(Beginning of MATERIAL FOR THIS EXERCISE)

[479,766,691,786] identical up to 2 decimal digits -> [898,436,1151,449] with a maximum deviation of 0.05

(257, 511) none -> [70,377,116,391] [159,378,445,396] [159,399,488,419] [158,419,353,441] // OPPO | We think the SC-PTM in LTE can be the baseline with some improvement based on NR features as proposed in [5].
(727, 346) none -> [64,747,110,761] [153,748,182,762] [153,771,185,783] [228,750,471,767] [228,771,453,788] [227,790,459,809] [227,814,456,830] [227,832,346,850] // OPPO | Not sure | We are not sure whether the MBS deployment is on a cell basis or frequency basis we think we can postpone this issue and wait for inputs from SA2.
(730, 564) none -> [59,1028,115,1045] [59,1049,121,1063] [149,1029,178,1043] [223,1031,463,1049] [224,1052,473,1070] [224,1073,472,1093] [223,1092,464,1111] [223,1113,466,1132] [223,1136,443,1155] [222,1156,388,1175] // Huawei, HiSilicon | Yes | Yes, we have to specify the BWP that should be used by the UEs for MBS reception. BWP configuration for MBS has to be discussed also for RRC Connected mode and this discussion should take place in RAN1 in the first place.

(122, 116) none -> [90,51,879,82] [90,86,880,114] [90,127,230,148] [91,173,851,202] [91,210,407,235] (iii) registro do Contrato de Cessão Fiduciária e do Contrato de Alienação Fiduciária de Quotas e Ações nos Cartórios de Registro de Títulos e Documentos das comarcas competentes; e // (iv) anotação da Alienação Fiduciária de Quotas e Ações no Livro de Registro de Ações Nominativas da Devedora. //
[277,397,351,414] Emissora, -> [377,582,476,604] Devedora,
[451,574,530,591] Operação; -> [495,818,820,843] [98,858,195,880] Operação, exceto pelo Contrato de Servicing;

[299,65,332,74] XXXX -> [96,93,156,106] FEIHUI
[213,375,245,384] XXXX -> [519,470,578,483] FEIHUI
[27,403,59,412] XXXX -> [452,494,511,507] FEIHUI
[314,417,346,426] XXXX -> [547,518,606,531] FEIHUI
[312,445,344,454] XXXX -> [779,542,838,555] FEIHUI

(End of MATERIAL FOR THIS EXERCISE)

▸ **WHAT YOU HAVE TO DO**:
Output each record exactly, leaving nothing out.

▸ **RESPONSE TO THE EXERCISE**:
[479,766,691,786] identical up to 2 decimal digits -> [898,436,1151,449] with a maximum deviation of 0.05

(257, 511) none -> [70,377,116,391] [159,378,445,396] [159,399,488,419] [158,419,353,441] // OPPO | We think the SC-PTM in LTE can be the baseline with some improvement based on NR features as proposed in [5].
(727, 346) none -> [64,747,110,761] [153,748,182,762] [153,771,185,783] [228,750,471,767] [228,771,453,788] [227,790,459,809] [227,814,456,830] [227,832,346,850] // OPPO | Not sure | We are not sure whether the MBS deployment is on a cell basis or frequency basis we think we can postpone this issue and wait for inputs from SA2.
(730, 564) none -> [59,1028,115,1045] [59,1049,121,1063] [149,1029,178,1043] [223,1031,463,1049] [224,1052,473,1070] [224,1073,472,1093] [223,1092,464,1111] [223,1113,466,1132] [223,1136,443,1155] [222,1156,388,1175] // Huawei, HiSilicon | Yes | Yes, we have to specify the BWP that should be used by the UEs for MBS reception. BWP configuration for MBS has to be discussed also for RRC Connected mode and this discussion should take place in RAN1 in the first place.

(122, 116) none -> [90,51,879,82] [90,86,880,114] [90,127,230,148] [91,173,851,202] [91,210,407,235] (iii) registro do Contrato de Cessão Fiduciária e do Contrato de Alienação Fiduciária de Quotas e Ações nos Cartórios de Registro de Títulos e Documentos das comarcas competentes; e // (iv) anotação da Alienação Fiduciária de Quotas e Ações no Livro de Registro de Ações Nominativas da Devedora. //
[277,397,351,414] Emissora, -> [377,582,476,604] Devedora,
[451,574,530,591] Operação; -> [495,818,820,843] [98,858,195,880] Operação, exceto pelo Contrato de Servicing;

[299,65,332,74] XXXX -> [96,93,156,106] FEIHUI
[213,375,245,384] XXXX -> [519,470,578,483] FEIHUI
[27,403,59,412] XXXX -> [452,494,511,507] FEIHUI
[314,417,346,426] XXXX -> [547,518,606,531] FEIHUI
[312,445,344,454] XXXX -> [779,542,838,555] FEIHUI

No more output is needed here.